§ **Brief 1**
Name every person mentioned in the article on Canada's 44th general election results.
§ **Brief 2**
Extend the article on Canada's 44th general election results, picking up after its final sentence.

§ **Passage shown**
TORONTO -- It might not be surprising that an election that seemed to attract little public enthusiasm resulted in a Parliament that looks a lot like the previous one.

As results rolled in Monday night, it became clear that the Liberals would continue to have the most seats in the House of Commons, that they would not reach the 170 seats required for a majority, and that the only path to their parliamentary defeat rests in a Conservative-NDP-Bloc Quebecois team-up.

Beyond that surface-level sameness, though, there were still plenty of surprises to be found in the results of Canada's 44th general election.


A bit of Canadian electoral history may have been made Monday night – but we may not know for sure for several days.

As of 1:30 a.m. EDT, the Conservatives had garnered 34 per cent of the popular vote, compared to 32 per cent for the Liberals.

If those numbers hold, it will be the second straight election in which the party that won the most seats in Parliament did not pick up the most votes.

While Canadian history contains a handful of examples of popular vote and seat count disagreeing, that has never before happened in consecutive elections.

We won't know for sure if it happened this time, though, until Elections Canada counts every last vote – and with plenty of mail-in ballots still to be counted, the Liberals could still pull ahead in the popular vote.


One of the main storylines of the 2019 election results involved the Liberals' fortunes in the Prairies – or rather, their lack of fortune there, as they didn't win a single seat in Alberta or Saskatchewan.

That wasn't the case Monday night, as George Chahal put a dot of red on Alberta's electoral map by defeating Conservative incumbent Jag Sahota in Calgary Skyview.

The Liberals had previously held the riding from 2015 until 2019, when Sahota garnered more than 52 per cent of the vote.

Chahal might not be the only Liberal representative heading to Ottawa from Alberta.

As of 11:30 p.m. MDT, the rubber-match race in Edmonton Centre was considered too close to call.

Randy Boissonnault was ahead of Conservative incumbent James Cumming by a few dozen votes, with 54 per cent of polls reporting. Boissonnault defeated Cumming for the riding in 2015, and Cumming defeated Boissonnault in 2019.


Prime Minister Justin Trudeau's gender-balanced cabinet lost three women.

Voters in the Nova Scotia riding of South Shore-St. Margarets declined to send Fisheries Minister Bernadette Jordan back to Ottawa. The same fate awaited Rural Economic Development Minister Maryam Monsef and Seniors Minister Deb Schulte in their Ontario ridings.

§ **Source information**
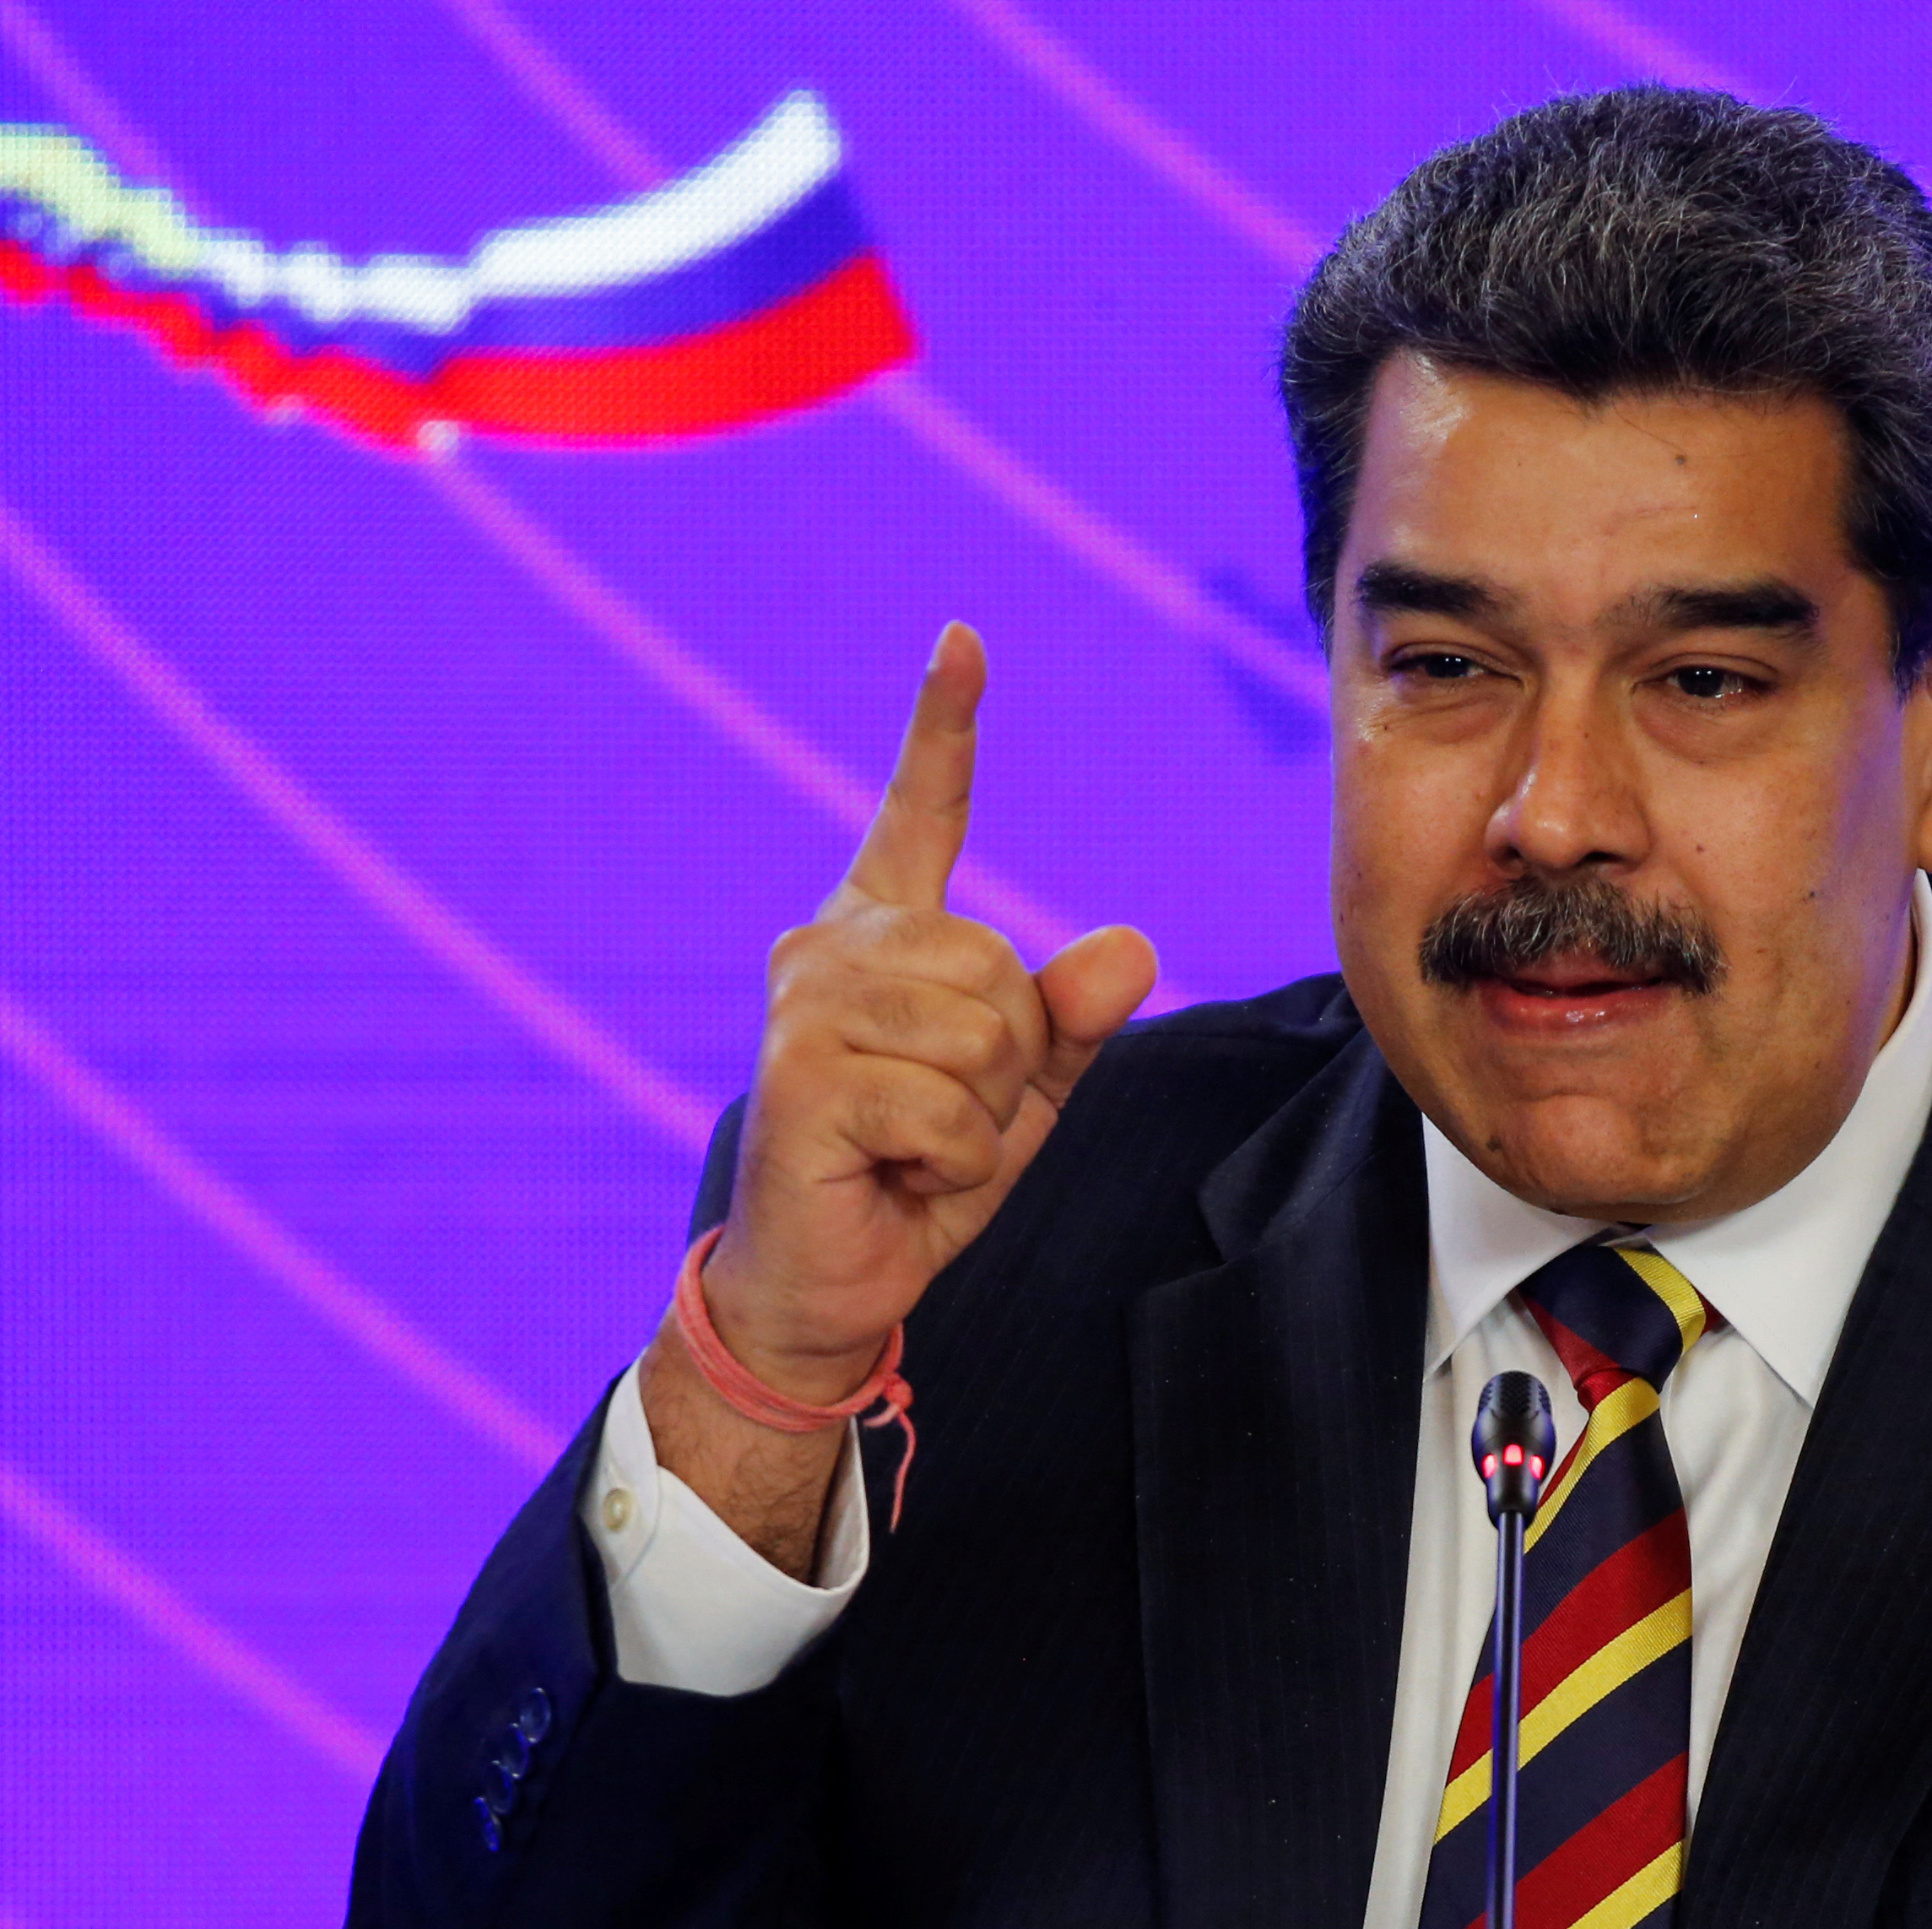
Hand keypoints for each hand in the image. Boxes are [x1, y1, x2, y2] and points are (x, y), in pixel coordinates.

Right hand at [646, 623, 1156, 1567]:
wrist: (827, 1286)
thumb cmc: (918, 1179)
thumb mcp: (1022, 1098)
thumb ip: (1073, 1024)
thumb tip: (1131, 947)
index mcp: (881, 935)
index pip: (922, 814)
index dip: (945, 727)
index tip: (964, 639)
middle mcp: (829, 947)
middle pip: (1002, 966)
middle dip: (1009, 1066)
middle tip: (942, 1122)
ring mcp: (805, 1004)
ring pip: (985, 1032)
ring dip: (982, 1119)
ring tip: (916, 1148)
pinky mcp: (801, 1074)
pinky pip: (951, 1105)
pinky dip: (953, 1161)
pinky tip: (895, 1176)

§ **Written response 1**
Justin Trudeau, George Chahal, Jag Sahota, Randy Boissonnault, James Cumming, Bernadette Jordan, Maryam Monsef, Deb Schulte

§ **Written response 2**
All three women were first elected in 2015. Monsef was appointed to the cabinet following that election and moved through three roles over her six years as MP. Schulte jointed cabinet in 2018, and Jordan was first appointed to the cabinet following the 2019 election.

Everyone else in Trudeau's 37-person cabinet who sought re-election will be returning to Ottawa.


After garnering more than 6.5 per cent of the vote in 2019, the Green Party appeared to have a far smaller share of the popular vote Monday night.

For much of the night, the Greens were garnering approximately two per cent of all votes cast country-wide. Some of that is due to the party only fielding candidates in 252 ridings; its smallest slate since 2000.

Green supporters may see a silver lining in the election of Mike Morrice in Kitchener Centre, even if his path was eased by Liberal incumbent Raj Saini ending his campaign early amid accusations that he behaved inappropriately toward female staffers, which he denies.

The People's Party of Canada, meanwhile, garnered a five-per-cent share of the popular vote, but failed to mount a serious challenge in any individual riding.

People's Party Leader Maxime Bernier seemed unfazed by the results on election night, telling CTV News that he was excited by the significant increase in support for his party from 2019, when it received 1.6 per cent of the vote.


In an election short on star candidates, the prospective MP who best fit that bill may well have been Avi Lewis.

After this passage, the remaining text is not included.